-- Source material follows --

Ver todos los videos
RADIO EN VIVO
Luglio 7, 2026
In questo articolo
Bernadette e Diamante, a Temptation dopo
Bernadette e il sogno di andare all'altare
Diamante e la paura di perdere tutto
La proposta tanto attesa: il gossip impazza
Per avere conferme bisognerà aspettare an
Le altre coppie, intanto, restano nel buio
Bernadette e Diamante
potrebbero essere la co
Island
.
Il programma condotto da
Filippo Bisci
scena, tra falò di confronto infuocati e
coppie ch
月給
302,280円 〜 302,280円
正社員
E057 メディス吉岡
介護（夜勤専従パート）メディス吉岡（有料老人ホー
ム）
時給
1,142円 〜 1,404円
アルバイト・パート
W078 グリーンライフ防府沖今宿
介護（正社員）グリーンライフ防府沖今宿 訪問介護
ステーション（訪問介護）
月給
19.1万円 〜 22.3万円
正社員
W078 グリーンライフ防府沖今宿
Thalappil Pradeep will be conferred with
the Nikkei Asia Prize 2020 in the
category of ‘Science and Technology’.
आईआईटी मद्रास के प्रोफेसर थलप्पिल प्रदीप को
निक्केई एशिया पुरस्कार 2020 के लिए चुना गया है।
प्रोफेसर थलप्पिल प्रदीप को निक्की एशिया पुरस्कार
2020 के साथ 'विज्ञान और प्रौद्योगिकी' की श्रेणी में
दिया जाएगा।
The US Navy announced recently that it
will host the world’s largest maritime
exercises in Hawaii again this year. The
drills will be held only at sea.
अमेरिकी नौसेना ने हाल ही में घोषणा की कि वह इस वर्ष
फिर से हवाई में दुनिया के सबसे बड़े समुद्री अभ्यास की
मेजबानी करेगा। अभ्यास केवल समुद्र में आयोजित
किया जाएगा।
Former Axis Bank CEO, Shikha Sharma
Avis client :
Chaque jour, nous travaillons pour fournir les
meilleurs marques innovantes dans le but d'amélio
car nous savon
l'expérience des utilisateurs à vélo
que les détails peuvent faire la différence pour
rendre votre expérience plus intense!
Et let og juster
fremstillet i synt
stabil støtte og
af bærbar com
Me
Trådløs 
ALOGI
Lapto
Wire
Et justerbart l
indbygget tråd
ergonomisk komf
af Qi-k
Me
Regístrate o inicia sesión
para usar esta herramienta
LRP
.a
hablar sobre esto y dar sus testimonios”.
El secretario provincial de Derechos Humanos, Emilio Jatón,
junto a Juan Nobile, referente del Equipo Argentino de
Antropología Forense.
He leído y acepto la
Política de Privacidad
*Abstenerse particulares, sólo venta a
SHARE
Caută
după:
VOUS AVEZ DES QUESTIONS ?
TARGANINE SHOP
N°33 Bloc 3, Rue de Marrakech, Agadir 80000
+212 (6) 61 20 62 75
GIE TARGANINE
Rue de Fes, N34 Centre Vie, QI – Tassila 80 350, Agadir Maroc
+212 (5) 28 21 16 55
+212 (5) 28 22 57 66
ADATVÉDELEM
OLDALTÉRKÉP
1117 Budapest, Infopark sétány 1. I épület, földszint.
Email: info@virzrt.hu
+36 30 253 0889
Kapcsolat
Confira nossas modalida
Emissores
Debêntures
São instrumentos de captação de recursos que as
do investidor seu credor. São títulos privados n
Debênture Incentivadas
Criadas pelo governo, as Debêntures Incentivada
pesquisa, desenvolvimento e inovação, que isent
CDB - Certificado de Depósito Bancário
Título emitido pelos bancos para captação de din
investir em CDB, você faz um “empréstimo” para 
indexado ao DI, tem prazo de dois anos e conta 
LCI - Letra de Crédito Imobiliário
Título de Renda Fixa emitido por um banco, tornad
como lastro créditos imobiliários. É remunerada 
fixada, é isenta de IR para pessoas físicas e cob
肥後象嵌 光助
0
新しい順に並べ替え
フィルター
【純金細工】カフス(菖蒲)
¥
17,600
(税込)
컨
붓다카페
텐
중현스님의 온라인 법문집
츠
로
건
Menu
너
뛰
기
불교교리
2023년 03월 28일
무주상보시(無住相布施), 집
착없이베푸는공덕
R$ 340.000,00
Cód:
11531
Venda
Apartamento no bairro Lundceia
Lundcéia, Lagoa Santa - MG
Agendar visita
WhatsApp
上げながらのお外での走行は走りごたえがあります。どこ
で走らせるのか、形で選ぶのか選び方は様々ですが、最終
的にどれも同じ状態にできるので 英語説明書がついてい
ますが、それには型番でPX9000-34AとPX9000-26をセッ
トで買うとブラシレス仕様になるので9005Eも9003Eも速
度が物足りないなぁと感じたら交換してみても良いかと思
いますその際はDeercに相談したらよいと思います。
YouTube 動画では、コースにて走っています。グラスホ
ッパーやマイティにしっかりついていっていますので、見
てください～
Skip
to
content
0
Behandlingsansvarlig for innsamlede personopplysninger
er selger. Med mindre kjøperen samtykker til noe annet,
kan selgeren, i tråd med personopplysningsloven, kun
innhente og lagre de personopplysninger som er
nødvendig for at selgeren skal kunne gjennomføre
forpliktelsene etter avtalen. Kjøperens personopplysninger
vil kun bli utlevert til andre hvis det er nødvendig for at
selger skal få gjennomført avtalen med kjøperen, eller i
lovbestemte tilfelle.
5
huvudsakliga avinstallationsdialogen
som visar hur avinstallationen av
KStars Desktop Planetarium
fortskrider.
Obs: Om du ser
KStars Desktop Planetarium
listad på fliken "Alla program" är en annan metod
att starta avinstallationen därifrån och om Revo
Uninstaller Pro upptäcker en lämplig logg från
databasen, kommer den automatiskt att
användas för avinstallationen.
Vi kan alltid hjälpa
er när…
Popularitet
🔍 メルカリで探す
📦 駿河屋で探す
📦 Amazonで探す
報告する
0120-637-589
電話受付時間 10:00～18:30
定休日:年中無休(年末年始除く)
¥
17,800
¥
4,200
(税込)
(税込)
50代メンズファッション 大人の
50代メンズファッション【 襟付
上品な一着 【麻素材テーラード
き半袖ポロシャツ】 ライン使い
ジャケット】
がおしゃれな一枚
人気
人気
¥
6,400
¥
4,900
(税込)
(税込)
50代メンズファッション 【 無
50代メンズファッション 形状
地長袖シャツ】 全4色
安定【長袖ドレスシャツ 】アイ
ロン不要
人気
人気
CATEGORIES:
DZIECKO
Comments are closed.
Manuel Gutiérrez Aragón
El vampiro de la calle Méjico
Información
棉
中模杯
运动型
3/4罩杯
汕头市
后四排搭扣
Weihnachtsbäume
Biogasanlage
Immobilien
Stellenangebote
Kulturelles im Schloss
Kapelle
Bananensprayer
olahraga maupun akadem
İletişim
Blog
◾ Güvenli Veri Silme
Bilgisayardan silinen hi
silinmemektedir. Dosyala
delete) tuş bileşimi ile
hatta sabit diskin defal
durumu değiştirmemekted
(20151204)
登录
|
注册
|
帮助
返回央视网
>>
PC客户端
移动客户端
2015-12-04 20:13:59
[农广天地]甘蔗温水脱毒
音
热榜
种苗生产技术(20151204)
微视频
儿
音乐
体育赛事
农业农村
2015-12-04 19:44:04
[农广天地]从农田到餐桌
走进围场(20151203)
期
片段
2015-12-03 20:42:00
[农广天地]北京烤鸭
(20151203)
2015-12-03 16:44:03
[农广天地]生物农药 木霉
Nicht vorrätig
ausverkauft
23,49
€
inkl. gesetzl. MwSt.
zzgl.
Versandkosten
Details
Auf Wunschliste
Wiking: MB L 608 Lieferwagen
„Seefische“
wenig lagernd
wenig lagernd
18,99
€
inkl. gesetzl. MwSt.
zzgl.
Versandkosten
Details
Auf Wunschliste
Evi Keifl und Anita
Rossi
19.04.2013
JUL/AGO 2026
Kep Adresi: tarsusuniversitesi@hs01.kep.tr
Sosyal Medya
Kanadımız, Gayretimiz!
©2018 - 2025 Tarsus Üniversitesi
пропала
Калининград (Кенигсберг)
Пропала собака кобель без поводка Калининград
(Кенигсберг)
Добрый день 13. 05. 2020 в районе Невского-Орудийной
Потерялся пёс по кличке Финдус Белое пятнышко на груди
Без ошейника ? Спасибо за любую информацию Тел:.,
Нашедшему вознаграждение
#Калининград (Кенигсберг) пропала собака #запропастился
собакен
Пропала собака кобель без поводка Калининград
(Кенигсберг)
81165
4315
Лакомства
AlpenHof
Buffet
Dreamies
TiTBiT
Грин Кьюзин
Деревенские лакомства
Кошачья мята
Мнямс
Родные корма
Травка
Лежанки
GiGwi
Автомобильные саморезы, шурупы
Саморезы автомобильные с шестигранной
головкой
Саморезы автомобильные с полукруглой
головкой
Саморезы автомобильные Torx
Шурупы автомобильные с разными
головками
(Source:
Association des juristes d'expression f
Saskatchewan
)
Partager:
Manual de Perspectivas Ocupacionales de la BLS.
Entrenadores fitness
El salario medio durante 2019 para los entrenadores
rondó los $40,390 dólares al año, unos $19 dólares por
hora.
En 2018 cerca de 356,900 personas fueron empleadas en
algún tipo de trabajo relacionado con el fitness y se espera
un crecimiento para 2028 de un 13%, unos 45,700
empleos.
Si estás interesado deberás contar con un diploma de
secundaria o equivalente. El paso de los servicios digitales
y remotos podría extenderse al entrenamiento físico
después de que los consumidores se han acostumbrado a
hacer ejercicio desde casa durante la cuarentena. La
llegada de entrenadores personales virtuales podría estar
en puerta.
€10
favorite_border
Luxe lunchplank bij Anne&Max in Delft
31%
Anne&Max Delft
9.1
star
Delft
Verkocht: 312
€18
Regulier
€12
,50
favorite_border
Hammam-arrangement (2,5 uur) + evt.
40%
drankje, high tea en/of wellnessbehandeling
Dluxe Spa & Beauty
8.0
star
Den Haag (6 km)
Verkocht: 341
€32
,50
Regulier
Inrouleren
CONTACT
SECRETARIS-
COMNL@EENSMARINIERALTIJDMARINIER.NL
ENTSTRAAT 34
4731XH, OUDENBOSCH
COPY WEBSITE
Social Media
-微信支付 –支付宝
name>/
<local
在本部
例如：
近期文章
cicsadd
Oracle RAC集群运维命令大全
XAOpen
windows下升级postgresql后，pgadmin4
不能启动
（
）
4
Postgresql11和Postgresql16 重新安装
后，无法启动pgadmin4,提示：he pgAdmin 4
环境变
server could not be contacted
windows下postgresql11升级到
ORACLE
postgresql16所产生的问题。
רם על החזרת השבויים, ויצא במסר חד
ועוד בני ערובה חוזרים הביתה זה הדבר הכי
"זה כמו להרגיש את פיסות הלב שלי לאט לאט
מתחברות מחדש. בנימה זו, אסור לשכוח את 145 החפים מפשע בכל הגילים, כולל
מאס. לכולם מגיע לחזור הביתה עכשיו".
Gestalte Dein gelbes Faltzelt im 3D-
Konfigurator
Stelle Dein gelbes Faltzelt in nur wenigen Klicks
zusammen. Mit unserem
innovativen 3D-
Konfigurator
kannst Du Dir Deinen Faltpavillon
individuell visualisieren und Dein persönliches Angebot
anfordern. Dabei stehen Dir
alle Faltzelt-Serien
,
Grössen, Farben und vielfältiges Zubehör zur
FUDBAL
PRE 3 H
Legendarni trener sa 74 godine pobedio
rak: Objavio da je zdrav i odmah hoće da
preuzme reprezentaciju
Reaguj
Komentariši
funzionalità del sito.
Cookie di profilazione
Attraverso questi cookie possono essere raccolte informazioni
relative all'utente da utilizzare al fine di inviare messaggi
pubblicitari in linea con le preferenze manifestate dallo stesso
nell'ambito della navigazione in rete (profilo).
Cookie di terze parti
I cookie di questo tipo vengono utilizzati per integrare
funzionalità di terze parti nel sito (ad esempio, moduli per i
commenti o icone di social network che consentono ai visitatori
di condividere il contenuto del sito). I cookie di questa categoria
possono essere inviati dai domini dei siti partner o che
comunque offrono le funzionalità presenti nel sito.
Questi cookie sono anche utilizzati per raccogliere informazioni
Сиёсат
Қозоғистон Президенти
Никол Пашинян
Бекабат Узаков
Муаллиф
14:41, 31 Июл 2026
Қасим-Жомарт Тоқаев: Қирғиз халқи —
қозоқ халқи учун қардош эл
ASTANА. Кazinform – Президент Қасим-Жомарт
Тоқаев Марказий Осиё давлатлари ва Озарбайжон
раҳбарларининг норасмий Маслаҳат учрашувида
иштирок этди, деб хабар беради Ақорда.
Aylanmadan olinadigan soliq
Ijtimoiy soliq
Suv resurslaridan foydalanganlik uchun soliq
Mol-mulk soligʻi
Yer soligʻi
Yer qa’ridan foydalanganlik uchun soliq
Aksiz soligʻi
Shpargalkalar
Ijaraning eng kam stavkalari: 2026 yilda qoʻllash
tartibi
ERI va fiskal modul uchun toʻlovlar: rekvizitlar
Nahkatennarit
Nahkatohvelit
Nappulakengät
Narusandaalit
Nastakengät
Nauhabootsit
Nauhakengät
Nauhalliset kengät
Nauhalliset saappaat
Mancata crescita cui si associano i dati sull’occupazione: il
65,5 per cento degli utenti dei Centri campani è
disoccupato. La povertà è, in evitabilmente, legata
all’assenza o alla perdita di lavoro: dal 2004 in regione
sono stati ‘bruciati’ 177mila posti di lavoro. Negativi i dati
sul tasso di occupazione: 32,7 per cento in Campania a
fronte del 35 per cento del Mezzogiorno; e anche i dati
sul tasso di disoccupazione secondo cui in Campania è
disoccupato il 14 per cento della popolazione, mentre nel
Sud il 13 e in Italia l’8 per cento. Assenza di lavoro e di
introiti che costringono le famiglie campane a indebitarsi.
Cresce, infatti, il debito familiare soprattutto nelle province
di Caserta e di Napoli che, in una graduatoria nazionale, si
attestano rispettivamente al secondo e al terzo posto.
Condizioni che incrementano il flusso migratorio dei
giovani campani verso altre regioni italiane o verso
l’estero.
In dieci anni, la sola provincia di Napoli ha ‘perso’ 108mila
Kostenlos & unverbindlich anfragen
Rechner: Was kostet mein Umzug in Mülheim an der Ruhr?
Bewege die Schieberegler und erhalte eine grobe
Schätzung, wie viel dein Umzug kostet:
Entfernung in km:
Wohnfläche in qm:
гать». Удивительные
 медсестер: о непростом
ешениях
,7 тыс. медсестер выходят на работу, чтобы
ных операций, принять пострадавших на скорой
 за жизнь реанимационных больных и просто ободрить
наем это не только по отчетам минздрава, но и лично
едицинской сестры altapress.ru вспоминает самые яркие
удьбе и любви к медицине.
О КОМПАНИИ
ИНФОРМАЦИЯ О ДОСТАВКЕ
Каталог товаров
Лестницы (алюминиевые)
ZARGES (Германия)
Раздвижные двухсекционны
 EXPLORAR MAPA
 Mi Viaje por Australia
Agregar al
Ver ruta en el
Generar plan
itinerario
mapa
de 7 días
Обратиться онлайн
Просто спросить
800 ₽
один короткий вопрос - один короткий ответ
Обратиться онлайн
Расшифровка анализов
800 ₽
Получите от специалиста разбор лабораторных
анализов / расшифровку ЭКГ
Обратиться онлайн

-- Source material concluded --

__Directions for this task__. Every line above in which the word "soligʻi" is present must be copied into the answer.

__Completed exercise__.
Mol-mulk soligʻi
Yer soligʻi
Aksiz soligʻi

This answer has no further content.